EXERCISE PROMPT – Search the data below for "pinky" and report how many lines contain it, with no other text.

[Pixel coordinate listings]
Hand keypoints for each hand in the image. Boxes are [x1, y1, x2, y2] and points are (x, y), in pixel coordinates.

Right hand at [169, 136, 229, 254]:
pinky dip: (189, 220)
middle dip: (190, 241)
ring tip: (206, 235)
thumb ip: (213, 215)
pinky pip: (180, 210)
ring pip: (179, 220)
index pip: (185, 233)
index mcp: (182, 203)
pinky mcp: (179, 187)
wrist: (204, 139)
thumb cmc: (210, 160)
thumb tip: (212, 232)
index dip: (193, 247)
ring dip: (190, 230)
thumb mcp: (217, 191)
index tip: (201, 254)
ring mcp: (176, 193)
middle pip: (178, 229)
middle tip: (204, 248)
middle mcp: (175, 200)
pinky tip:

RESULT BELOW – 4